Ianja le dévisagea à travers ses verres fumés puis montra encore les dents.

— C’est exact. Elle faisait l’amour avec les cadavres. J’ai toujours essayé d’aider Hélène mais je ne l’ai jamais considérée comme malade. En matière de désir, il n’y a pas de norme et le mot même de « perversion » s’est vidé de son contenu à mesure que la morale bêtifiante perdait du terrain…

— Et le respect pour les morts ?

Ianja haussa les épaules.

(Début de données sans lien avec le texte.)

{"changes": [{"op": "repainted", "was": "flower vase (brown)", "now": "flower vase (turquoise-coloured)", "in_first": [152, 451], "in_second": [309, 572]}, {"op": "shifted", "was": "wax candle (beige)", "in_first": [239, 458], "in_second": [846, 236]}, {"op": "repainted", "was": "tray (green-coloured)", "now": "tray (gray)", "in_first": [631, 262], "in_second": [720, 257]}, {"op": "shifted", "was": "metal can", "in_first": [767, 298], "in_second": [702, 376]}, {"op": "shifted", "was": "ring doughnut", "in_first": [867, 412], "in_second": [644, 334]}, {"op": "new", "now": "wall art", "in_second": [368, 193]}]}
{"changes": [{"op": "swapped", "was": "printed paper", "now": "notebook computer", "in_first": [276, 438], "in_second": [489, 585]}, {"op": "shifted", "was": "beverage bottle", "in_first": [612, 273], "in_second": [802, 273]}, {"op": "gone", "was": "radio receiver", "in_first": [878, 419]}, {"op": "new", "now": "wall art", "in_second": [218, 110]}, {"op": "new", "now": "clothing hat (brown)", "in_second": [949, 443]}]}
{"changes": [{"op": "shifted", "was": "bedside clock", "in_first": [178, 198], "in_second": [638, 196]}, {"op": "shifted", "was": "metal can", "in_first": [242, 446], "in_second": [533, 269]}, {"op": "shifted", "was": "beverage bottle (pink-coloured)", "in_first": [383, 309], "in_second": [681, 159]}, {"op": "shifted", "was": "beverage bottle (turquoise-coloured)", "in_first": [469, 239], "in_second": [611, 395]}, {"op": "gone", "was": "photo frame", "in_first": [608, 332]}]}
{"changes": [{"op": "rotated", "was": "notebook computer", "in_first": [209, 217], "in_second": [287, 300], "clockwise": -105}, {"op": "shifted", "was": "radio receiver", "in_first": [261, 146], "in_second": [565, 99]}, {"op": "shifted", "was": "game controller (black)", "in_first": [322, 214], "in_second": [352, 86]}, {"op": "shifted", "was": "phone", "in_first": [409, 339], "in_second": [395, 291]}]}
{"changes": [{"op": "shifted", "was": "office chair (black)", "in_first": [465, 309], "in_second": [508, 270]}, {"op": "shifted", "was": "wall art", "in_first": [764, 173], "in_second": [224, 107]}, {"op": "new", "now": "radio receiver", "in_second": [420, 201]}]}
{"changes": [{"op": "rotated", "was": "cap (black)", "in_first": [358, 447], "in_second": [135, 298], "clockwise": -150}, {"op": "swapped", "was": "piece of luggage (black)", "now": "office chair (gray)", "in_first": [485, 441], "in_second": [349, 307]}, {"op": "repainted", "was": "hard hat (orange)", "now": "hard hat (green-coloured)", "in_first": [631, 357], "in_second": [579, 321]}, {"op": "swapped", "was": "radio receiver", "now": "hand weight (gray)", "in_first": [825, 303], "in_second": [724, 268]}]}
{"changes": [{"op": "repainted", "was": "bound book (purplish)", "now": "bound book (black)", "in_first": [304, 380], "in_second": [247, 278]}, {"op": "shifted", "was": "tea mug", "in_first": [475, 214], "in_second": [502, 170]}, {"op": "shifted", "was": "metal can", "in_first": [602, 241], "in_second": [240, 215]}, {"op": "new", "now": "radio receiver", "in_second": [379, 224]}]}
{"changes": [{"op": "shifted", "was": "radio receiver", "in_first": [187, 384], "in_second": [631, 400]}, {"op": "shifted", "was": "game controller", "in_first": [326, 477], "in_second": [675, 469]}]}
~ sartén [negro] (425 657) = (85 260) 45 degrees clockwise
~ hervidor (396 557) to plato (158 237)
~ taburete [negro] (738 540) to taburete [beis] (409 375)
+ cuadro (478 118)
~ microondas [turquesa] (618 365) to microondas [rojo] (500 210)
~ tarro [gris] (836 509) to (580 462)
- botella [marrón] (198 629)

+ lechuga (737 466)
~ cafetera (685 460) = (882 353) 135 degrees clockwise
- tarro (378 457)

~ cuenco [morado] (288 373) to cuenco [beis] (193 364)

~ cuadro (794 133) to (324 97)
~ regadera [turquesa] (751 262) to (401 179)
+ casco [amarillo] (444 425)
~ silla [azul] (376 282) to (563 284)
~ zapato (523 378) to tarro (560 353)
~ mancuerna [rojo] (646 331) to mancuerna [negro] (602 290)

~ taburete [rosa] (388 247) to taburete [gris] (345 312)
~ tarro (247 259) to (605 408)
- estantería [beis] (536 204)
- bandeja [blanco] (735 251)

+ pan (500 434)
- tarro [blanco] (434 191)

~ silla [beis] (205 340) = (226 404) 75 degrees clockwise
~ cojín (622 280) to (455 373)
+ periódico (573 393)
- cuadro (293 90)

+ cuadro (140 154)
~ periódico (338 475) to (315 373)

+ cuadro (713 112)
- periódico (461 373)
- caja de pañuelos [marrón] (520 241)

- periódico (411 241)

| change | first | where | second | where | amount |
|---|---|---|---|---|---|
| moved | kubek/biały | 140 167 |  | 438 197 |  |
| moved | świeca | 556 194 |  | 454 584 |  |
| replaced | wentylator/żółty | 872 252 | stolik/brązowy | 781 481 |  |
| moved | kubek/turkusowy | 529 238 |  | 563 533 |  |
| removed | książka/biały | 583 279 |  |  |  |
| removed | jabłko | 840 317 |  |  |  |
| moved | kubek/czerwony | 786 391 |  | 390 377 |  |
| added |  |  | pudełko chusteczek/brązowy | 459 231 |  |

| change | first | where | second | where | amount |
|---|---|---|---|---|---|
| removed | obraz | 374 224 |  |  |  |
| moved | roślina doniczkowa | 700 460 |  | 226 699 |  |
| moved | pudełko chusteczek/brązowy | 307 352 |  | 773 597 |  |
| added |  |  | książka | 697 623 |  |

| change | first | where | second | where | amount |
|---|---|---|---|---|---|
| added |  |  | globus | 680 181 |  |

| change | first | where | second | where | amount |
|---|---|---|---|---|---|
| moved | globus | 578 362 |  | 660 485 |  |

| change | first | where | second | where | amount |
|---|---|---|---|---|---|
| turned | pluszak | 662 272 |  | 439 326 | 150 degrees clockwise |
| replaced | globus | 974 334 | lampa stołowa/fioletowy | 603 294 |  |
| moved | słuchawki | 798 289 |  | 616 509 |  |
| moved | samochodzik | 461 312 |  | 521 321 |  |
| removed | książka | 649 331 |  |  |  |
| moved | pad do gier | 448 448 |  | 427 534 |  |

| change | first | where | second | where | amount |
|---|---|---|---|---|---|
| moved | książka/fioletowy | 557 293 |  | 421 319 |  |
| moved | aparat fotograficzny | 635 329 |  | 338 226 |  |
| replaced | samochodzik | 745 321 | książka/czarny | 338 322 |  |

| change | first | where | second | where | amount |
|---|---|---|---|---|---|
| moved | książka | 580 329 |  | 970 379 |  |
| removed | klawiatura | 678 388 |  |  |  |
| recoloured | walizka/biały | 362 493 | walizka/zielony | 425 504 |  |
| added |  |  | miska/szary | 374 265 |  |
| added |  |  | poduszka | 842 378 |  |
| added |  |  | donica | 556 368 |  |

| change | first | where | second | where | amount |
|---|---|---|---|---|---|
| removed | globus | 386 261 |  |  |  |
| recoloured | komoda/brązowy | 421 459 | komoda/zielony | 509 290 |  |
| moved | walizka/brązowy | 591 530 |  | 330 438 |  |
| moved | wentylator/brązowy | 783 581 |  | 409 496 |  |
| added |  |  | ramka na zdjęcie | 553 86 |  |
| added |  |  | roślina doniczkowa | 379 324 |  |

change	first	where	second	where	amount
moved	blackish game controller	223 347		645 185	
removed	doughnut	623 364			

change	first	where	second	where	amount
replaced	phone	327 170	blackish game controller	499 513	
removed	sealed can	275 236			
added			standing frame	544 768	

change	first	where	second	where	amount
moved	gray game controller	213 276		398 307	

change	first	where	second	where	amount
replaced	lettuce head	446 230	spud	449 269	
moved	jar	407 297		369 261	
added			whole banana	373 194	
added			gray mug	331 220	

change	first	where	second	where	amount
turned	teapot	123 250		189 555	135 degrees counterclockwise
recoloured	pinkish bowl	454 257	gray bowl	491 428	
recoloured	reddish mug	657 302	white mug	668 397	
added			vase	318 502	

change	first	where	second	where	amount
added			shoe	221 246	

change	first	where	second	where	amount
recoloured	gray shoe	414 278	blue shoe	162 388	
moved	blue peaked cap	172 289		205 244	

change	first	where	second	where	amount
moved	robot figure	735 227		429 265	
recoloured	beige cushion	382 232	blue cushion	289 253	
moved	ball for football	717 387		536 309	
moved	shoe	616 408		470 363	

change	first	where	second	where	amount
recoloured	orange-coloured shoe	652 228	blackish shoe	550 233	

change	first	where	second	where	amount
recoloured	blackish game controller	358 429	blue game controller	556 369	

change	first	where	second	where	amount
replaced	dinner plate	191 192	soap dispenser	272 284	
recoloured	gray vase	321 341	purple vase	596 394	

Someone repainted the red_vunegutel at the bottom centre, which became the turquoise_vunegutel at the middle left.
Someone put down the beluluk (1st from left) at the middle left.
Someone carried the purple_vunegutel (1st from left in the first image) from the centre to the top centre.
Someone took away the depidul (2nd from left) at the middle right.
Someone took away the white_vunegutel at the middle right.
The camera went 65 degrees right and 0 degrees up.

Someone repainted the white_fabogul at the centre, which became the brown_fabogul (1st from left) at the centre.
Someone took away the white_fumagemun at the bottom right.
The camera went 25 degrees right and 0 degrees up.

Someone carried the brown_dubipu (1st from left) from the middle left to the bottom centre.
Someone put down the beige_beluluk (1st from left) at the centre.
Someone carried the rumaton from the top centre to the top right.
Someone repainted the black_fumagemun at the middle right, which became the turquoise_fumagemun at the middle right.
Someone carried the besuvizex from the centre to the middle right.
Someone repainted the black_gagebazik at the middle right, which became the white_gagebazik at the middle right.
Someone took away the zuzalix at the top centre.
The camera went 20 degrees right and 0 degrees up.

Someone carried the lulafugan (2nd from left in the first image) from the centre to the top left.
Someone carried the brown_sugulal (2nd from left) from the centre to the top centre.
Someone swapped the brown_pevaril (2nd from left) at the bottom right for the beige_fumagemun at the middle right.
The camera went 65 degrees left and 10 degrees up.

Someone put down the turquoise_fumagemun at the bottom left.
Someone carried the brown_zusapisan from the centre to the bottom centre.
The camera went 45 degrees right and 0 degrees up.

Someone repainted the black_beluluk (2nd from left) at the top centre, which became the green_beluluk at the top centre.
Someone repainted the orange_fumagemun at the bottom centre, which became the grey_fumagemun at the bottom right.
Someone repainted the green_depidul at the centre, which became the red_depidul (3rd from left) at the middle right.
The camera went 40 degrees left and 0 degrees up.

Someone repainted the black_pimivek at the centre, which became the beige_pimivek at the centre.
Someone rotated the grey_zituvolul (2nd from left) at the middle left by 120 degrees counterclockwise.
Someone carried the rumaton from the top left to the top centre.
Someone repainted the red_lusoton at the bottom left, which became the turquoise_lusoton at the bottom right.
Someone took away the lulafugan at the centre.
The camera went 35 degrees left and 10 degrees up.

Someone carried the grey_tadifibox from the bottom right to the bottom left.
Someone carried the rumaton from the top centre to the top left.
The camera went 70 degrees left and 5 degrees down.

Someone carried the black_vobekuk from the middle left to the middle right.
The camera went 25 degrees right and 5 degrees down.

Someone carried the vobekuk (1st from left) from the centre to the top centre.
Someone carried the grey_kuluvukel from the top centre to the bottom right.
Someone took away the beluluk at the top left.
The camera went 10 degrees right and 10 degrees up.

Elle tirait toujours sur sa Camel, semblant baigner dans la fumée et la nostalgie, celle du temps où on pouvait fumer fenêtres fermées et choisir de mourir à petit feu.

— Elle les a aimés, choyés, caressés… Les a-t-elle vraiment profanés ?

— Il me semble en tout cas qu’elle ne leur a pas demandé leur avis.

Nouveau haussement d’épaules : à l’évidence, Ianja était du côté des vivants. Corso n’insista pas. Si pour la Malgache sucer un mort ou s’évertuer à se faire pénétrer par une bite inerte n’était pas une perversité ni un viol, il était à court d’arguments. D’ailleurs, ce n’était pas le débat. Hélène avait rejoint pour toujours ses amants dans l’au-delà.

— Parlez-moi plus précisément de ses pratiques, enchaîna-t-il.

— Ça a commencé en 1999, elle n’était âgée que d’une douzaine d’années. Un pensionnaire de son foyer souffrait d’insuffisance cardiaque. Il est mort brutalement et son cadavre est resté au centre pendant une nuit. Hélène est allée à l’infirmerie et s’est blottie contre lui. Le fait important était que le corps n’était pas détérioré. Pour qu’elle puisse satisfaire son désir, il fallait que son amant ait une apparence… intacte.